BEGIN PROVIDED DATA

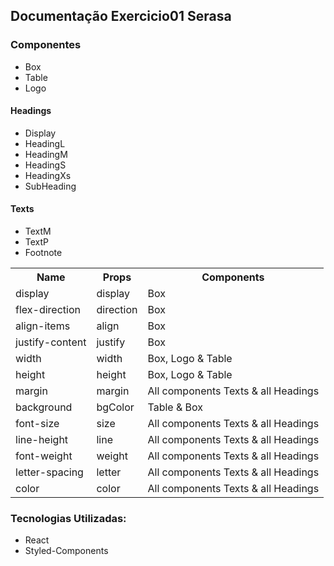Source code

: ## Documentação Exercicio01 Serasa

### Componentes
* Box 
* Table
* Logo

#### Headings
* Display
* HeadingL
* HeadingM
* HeadingS
* HeadingXs
* SubHeading

#### Texts

* TextM
* TextP
* Footnote

<table text-align="center">
    <tr>
        <th>Name</th>
        <th>Props</th>
        <th>Components</th>
    </tr>
     <tr>
        <td>display</td>
        <td>display</td>
        <td>Box</td>
    </tr>
    <tr>
        <td>flex-direction</td>
        <td>direction</td>
        <td>Box</td>
    </tr>
    <tr>
        <td>align-items</td>
        <td>align</td>
        <td>Box</td>
    </tr>
    <tr>
        <td>justify-content</td>
        <td>justify</td>
        <td>Box</td>
    </tr>
    <tr>
        <td>width</td>
        <td>width</td>
        <td>Box, Logo & Table</td>
    </tr>
    <tr>
        <td>height</td>
        <td>height</td>
        <td>Box, Logo & Table</td>
    </tr>
    <tr>
        <td>margin</td>
        <td>margin</td>
        <td>All components Texts & all Headings</td>
    </tr>
    <tr>
        <td>background</td>
        <td>bgColor</td>
        <td>Table & Box </td>
    </tr>
    <tr>
        <td>font-size</td>
        <td>size</td>
        <td>All components Texts & all Headings</td>
    </tr>
    <tr>
        <td>line-height</td>
        <td>line</td>
        <td>All components Texts & all Headings</td>
    </tr>
    <tr>
        <td>font-weight</td>
        <td>weight</td>
        <td>All components Texts & all Headings</td>
    </tr>
    <tr>
        <td>letter-spacing</td>
        <td>letter</td>
        <td>All components Texts & all Headings</td>
    </tr>
    <tr>
        <td>color</td>
        <td>color</td>
        <td>All components Texts & all Headings</td>
    </tr>
</table>


### Tecnologias Utilizadas: 

* React 
* Styled-Components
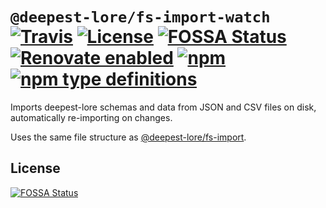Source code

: # `@deepest-lore/fs-import-watch` [![Travis](https://img.shields.io/travis/deepest-lore/fs-import-watch.svg)](https://travis-ci.org/deepest-lore/fs-import-watch) [![License](https://img.shields.io/github/license/deepest-lore/fs-import-watch.svg)](license) [![FOSSA Status](https://app.fossa.io/api/projects/git%2Bgithub.com%2Fdeepest-lore%2Ffs-import-watch.svg?type=shield)](https://app.fossa.io/projects/git%2Bgithub.com%2Fdeepest-lore%2Ffs-import-watch?ref=badge_shield) [![Renovate enabled](https://img.shields.io/badge/renovate-enabled-brightgreen.svg)](https://renovatebot.com/) [![npm](https://img.shields.io/npm/v/@deepest-lore/fs-import-watch.svg)](https://www.npmjs.com/package/@deepest-lore/fs-import-watch) [![npm type definitions](https://img.shields.io/npm/types/@deepest-lore/fs-import-watch.svg)](https://www.npmjs.com/package/@deepest-lore/fs-import-watch)

Imports deepest-lore schemas and data from JSON and CSV files on disk,
automatically re-importing on changes.

Uses the same file structure as [@deepest-lore/fs-import](https://www.npmjs.com/package/@deepest-lore/fs-import).

## License

[![FOSSA Status](https://app.fossa.io/api/projects/git%2Bgithub.com%2Fdeepest-lore%2Ffs-import-watch.svg?type=large)](https://app.fossa.io/projects/git%2Bgithub.com%2Fdeepest-lore%2Ffs-import-watch?ref=badge_large)
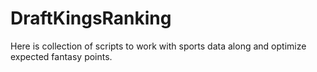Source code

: # DraftKingsRanking
Here is collection of scripts to work with sports data along and optimize expected fantasy points.
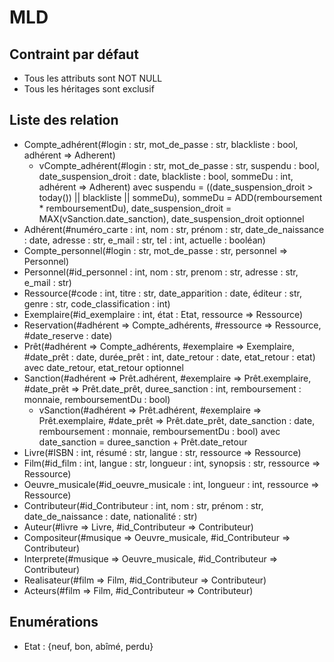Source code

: # MLD

## Contraint par défaut

* Tous les attributs sont NOT NULL
* Tous les héritages sont exclusif

## Liste des relation

* Compte_adhérent(#login : str, mot_de_passe : str, blackliste : bool, adhérent => Adherent)
  * vCompte_adhérent(#login : str, mot_de_passe : str, suspendu : bool, date_suspension_droit : date, blackliste : bool, sommeDu : int, adhérent => Adherent) avec suspendu = ((date_suspension_droit > today()) || blackliste || sommeDu), sommeDu = ADD(remboursement * remboursementDu), date_suspension_droit = MAX(vSanction.date_sanction), date_suspension_droit optionnel
* Adhérent(#numéro_carte : int, nom : str, prénom : str, date_de_naissance : date, adresse : str, e_mail : str, tel : int, actuelle : booléan)
* Compte_personnel(#login : str, mot_de_passe : str, personnel => Personnel)
* Personnel(#id_personnel : int, nom : str, prenom : str, adresse : str, e_mail : str)
* Ressource(#code : int, titre : str, date_apparition : date, éditeur : str, genre : str, code_classification : int)
* Exemplaire(#id_exemplaire : int, état : Etat, ressource => Ressource)
* Reservation(#adhérent => Compte_adhérents, #ressource => Ressource, #date_reserve : date)  
* Prêt(#adhérent => Compte_adhérents, #exemplaire => Exemplaire, #date_prêt : date, durée_prêt : int, date_retour : date, etat_retour : etat) avec date_retour, etat_retour optionnel  
* Sanction(#adhérent => Prêt.adhérent, #exemplaire => Prêt.exemplaire, #date_prêt => Prêt.date_prêt, duree_sanction : int, remboursement : monnaie, remboursementDu : bool)
  * vSanction(#adhérent => Prêt.adhérent, #exemplaire => Prêt.exemplaire, #date_prêt => Prêt.date_prêt, date_sanction : date, remboursement : monnaie, remboursementDu : bool) avec date_sanction = duree_sanction + Prêt.date_retour
* Livre(#ISBN : int, résumé : str, langue : str, ressource => Ressource)
* Film(#id_film : int, langue : str, longueur : int, synopsis : str, ressource => Ressource)
* Oeuvre_musicale(#id_oeuvre_musicale : int, longueur : int, ressource => Ressource)
* Contributeur(#id_Contributeur : int, nom : str, prénom : str, date_de_naissance : date, nationalité : str)
* Auteur(#livre => Livre, #id_Contributeur => Contributeur)
* Compositeur(#musique => Oeuvre_musicale, #id_Contributeur => Contributeur)
* Interprete(#musique => Oeuvre_musicale, #id_Contributeur => Contributeur)
* Realisateur(#film => Film, #id_Contributeur => Contributeur)
* Acteurs(#film => Film, #id_Contributeur => Contributeur)

## Enumérations  

* Etat : {neuf, bon, abîmé, perdu}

END PROVIDED DATA

[ACTIVITY] Please give the data again unaltered, leaving out any images.

[TASK RESULT]
Source code

: ## Documentação Exercicio01 Serasa

### Componentes
* Box 
* Table
* Logo

#### Headings
* Display
* HeadingL
* HeadingM
* HeadingS
* HeadingXs
* SubHeading

#### Texts

* TextM
* TextP
* Footnote

<table text-align="center">
    <tr>
        <th>Name</th>
        <th>Props</th>
        <th>Components</th>
    </tr>
     <tr>
        <td>display</td>
        <td>display</td>
        <td>Box</td>
    </tr>
    <tr>
        <td>flex-direction</td>
        <td>direction</td>
        <td>Box</td>
    </tr>
    <tr>
        <td>align-items</td>
        <td>align</td>
        <td>Box</td>
    </tr>
    <tr>
        <td>justify-content</td>
        <td>justify</td>
        <td>Box</td>
    </tr>
    <tr>
        <td>width</td>
        <td>width</td>
        <td>Box, Logo & Table</td>
    </tr>
    <tr>
        <td>height</td>
        <td>height</td>
        <td>Box, Logo & Table</td>
    </tr>
    <tr>
        <td>margin</td>
        <td>margin</td>
        <td>All components Texts & all Headings</td>
    </tr>
    <tr>
        <td>background</td>
        <td>bgColor</td>
        <td>Table & Box </td>
    </tr>
    <tr>
        <td>font-size</td>
        <td>size</td>
        <td>All components Texts & all Headings</td>
    </tr>
    <tr>
        <td>line-height</td>
        <td>line</td>
        <td>All components Texts & all Headings</td>
    </tr>
    <tr>
        <td>font-weight</td>
        <td>weight</td>
        <td>All components Texts & all Headings</td>
    </tr>
    <tr>
        <td>letter-spacing</td>
        <td>letter</td>
        <td>All components Texts & all Headings</td>
    </tr>
    <tr>
        <td>color</td>
        <td>color</td>
        <td>All components Texts & all Headings</td>
    </tr>
</table>


### Tecnologias Utilizadas: 

* React 
* Styled-Components
Source code

: # `@deepest-lore/fs-import-watch` [![Travis](https://img.shields.io/travis/deepest-lore/fs-import-watch.svg)](https://travis-ci.org/deepest-lore/fs-import-watch) [![License](https://img.shields.io/github/license/deepest-lore/fs-import-watch.svg)](license) [![FOSSA Status](https://app.fossa.io/api/projects/git%2Bgithub.com%2Fdeepest-lore%2Ffs-import-watch.svg?type=shield)](https://app.fossa.io/projects/git%2Bgithub.com%2Fdeepest-lore%2Ffs-import-watch?ref=badge_shield) [![Renovate enabled](https://img.shields.io/badge/renovate-enabled-brightgreen.svg)](https://renovatebot.com/) [![npm](https://img.shields.io/npm/v/@deepest-lore/fs-import-watch.svg)](https://www.npmjs.com/package/@deepest-lore/fs-import-watch) [![npm type definitions](https://img.shields.io/npm/types/@deepest-lore/fs-import-watch.svg)](https://www.npmjs.com/package/@deepest-lore/fs-import-watch)

Imports deepest-lore schemas and data from JSON and CSV files on disk,
automatically re-importing on changes.

Uses the same file structure as [@deepest-lore/fs-import](https://www.npmjs.com/package/@deepest-lore/fs-import).

## License

[![FOSSA Status](https://app.fossa.io/api/projects/git%2Bgithub.com%2Fdeepest-lore%2Ffs-import-watch.svg?type=large)](https://app.fossa.io/projects/git%2Bgithub.com%2Fdeepest-lore%2Ffs-import-watch?ref=badge_large)
Source code

: # DraftKingsRanking
Here is collection of scripts to work with sports data along and optimize expected fantasy points.
Source code

: # MLD

## Contraint par défaut

* Tous les attributs sont NOT NULL
* Tous les héritages sont exclusif

## Liste des relation

* Compte_adhérent(#login : str, mot_de_passe : str, blackliste : bool, adhérent => Adherent)
  * vCompte_adhérent(#login : str, mot_de_passe : str, suspendu : bool, date_suspension_droit : date, blackliste : bool, sommeDu : int, adhérent => Adherent) avec suspendu = ((date_suspension_droit > today()) || blackliste || sommeDu), sommeDu = ADD(remboursement * remboursementDu), date_suspension_droit = MAX(vSanction.date_sanction), date_suspension_droit optionnel
* Adhérent(#numéro_carte : int, nom : str, prénom : str, date_de_naissance : date, adresse : str, e_mail : str, tel : int, actuelle : booléan)
* Compte_personnel(#login : str, mot_de_passe : str, personnel => Personnel)
* Personnel(#id_personnel : int, nom : str, prenom : str, adresse : str, e_mail : str)
* Ressource(#code : int, titre : str, date_apparition : date, éditeur : str, genre : str, code_classification : int)
* Exemplaire(#id_exemplaire : int, état : Etat, ressource => Ressource)
* Reservation(#adhérent => Compte_adhérents, #ressource => Ressource, #date_reserve : date)  
* Prêt(#adhérent => Compte_adhérents, #exemplaire => Exemplaire, #date_prêt : date, durée_prêt : int, date_retour : date, etat_retour : etat) avec date_retour, etat_retour optionnel  
* Sanction(#adhérent => Prêt.adhérent, #exemplaire => Prêt.exemplaire, #date_prêt => Prêt.date_prêt, duree_sanction : int, remboursement : monnaie, remboursementDu : bool)
  * vSanction(#adhérent => Prêt.adhérent, #exemplaire => Prêt.exemplaire, #date_prêt => Prêt.date_prêt, date_sanction : date, remboursement : monnaie, remboursementDu : bool) avec date_sanction = duree_sanction + Prêt.date_retour
* Livre(#ISBN : int, résumé : str, langue : str, ressource => Ressource)
* Film(#id_film : int, langue : str, longueur : int, synopsis : str, ressource => Ressource)
* Oeuvre_musicale(#id_oeuvre_musicale : int, longueur : int, ressource => Ressource)
* Contributeur(#id_Contributeur : int, nom : str, prénom : str, date_de_naissance : date, nationalité : str)
* Auteur(#livre => Livre, #id_Contributeur => Contributeur)
* Compositeur(#musique => Oeuvre_musicale, #id_Contributeur => Contributeur)
* Interprete(#musique => Oeuvre_musicale, #id_Contributeur => Contributeur)
* Realisateur(#film => Film, #id_Contributeur => Contributeur)
* Acteurs(#film => Film, #id_Contributeur => Contributeur)

## Enumérations  

* Etat : {neuf, bon, abîmé, perdu}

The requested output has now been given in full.